En ce qui concerne la notion de contact, c'est une notion très vague et nous ne détectons pas de grandes variations entre les différents groupes étudiés (enfants, femmes, hommes, bilingues, monolingues, etc.), ce qui suggère que nous touchons à des connaissances noyaux (au sens d 'Elizabeth Spelke) qui ne dérivent pas de quelque enseignement que ce soit - au sens classique de l'école en tout cas.

Au-delà de ces expériences…

S'appuyant sur les thèses de Noam Chomsky*, Pierre Pica évoque une thèse permettant d'expliquer les particularités propres aux Mundurukús. « Nous pensons [en faisant référence aux Chomskyens] que l'esprit humain dispose de différents modules de « compétences » : faculté de langage, de navigation, de vision, de calcul, etc., et qu'il existe par ailleurs des systèmes de « performance » permettant d'activer l'un ou l'autre de ces modules. En l'occurrence, les Mundurukús ne diffèrent pas de nous au niveau de la compétence, mais seulement au niveau de la performance. »

Pierre Pica se réfère aux travaux d'Elisabeth Spelke. Dans une étude plus ancienne, la scientifique a pu montrer que les capacités de navigation de l'enfant sont plus développées avant l'acquisition du langage plutôt qu'après. « Et ce parce que la langue permet de combiner certaines informations, explique Pierre Pica.

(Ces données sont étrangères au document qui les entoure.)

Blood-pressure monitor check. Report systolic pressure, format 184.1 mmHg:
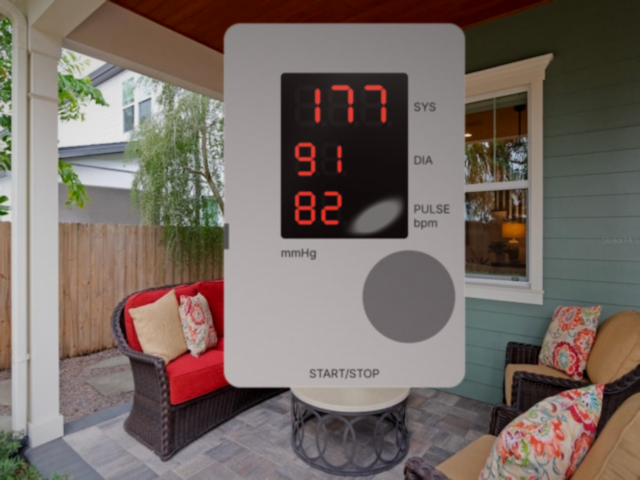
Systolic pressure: 177 mmHg
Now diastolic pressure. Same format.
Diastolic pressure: 91 mmHg
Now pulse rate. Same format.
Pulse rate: 82 bpm
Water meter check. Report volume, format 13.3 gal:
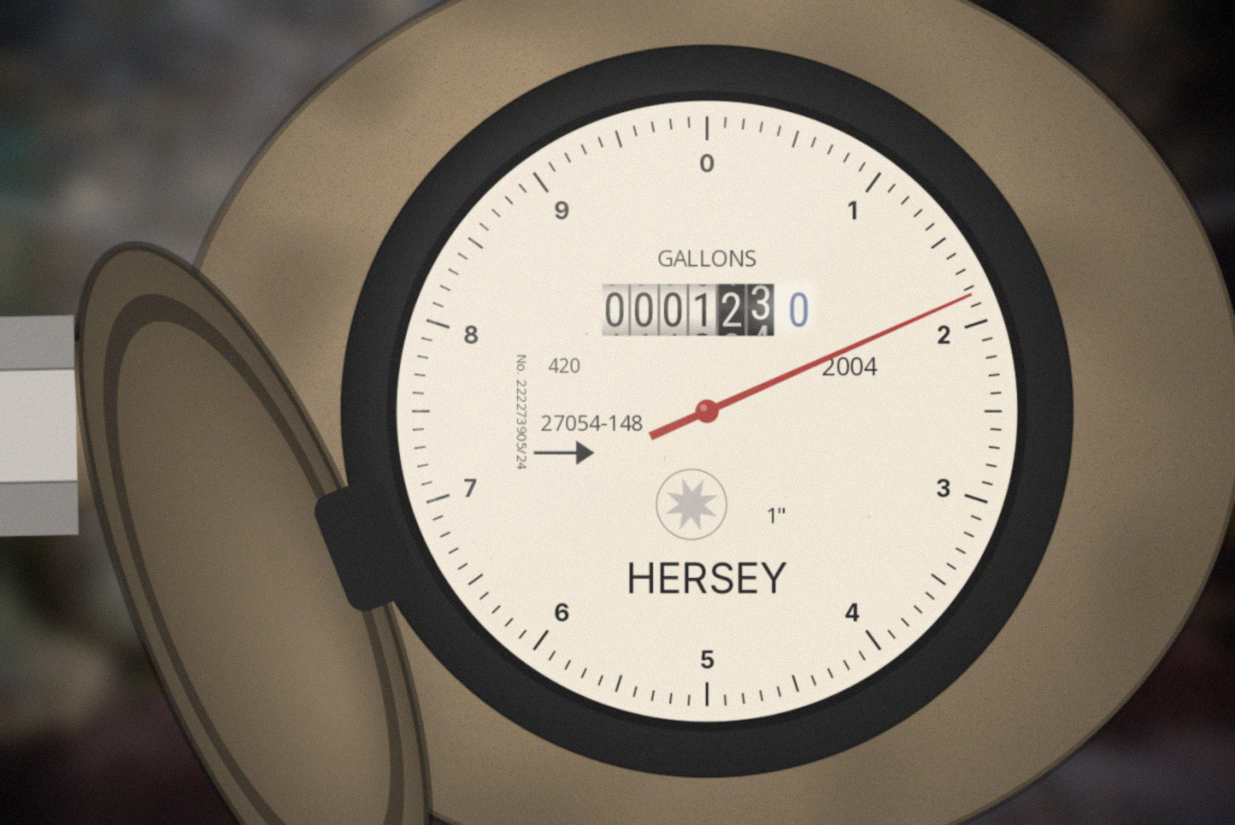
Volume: 1231.8 gal
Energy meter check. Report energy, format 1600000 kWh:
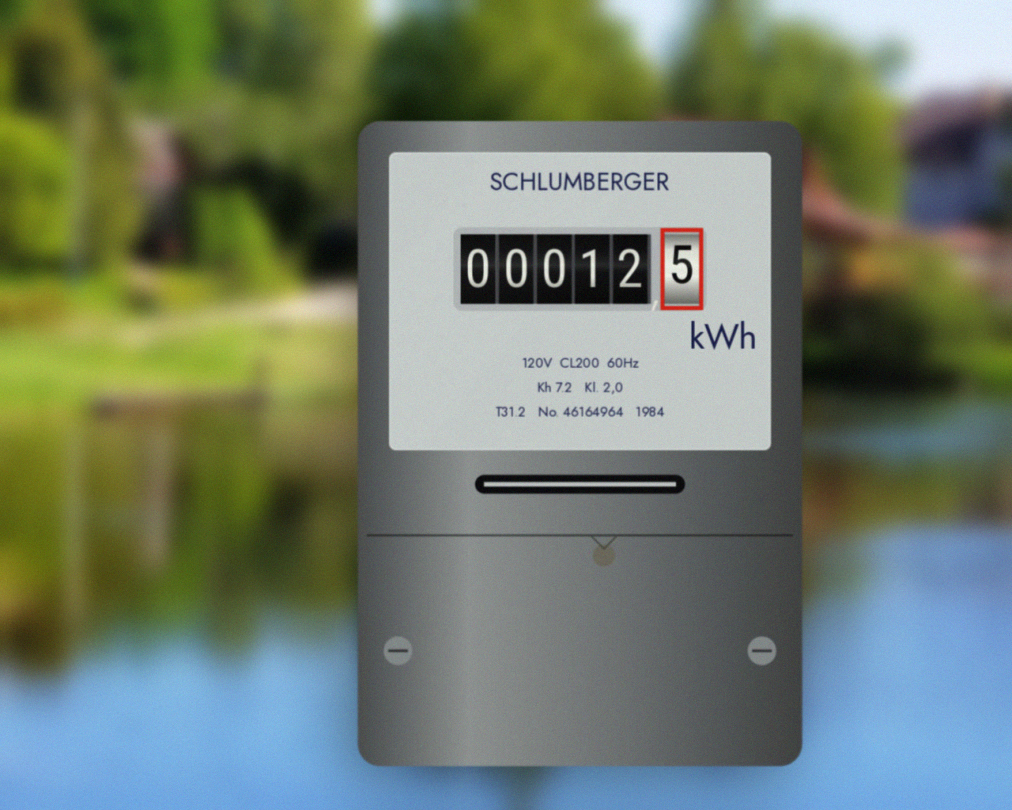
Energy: 12.5 kWh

Mon idée est que si la langue polysynthétique des Mundurukús les empêche d'accéder aux calculs exacts, elle leur permet en contrepartie de conserver leur capacité de navigation : une capacité vitale en pleine forêt amazonienne. »

Pierre Pica repart sur le terrain en novembre 2006 pour une période de quatre mois, loin des équipements modernes de neuro-imagerie ou de l'atmosphère feutrée de l'université d'Harvard, bien décidé à apporter de nouveaux éléments à un débat complexe. Un débat qui, selon le chercheur, « dépasse largement l'étude d'un peuple attachant d'Amazonie, et qui pourrait éclairer de façon plus générale les rapports de la cognition humaine et de l'environnement, ou plus modestement, la nature étonnante des langues polysynthétiques qui, vraisemblablement, ne sont jamais parlées par des populations urbanisées. »

* Né en 1928, Noam Chomsky est considéré comme le créateur de la théorie de la grammaire générative, qui se distingue par sa recherche des structures innées du langage naturel, contribution souvent décrite comme la plus importante dans le domaine de la linguistique théorique du XXe siècle.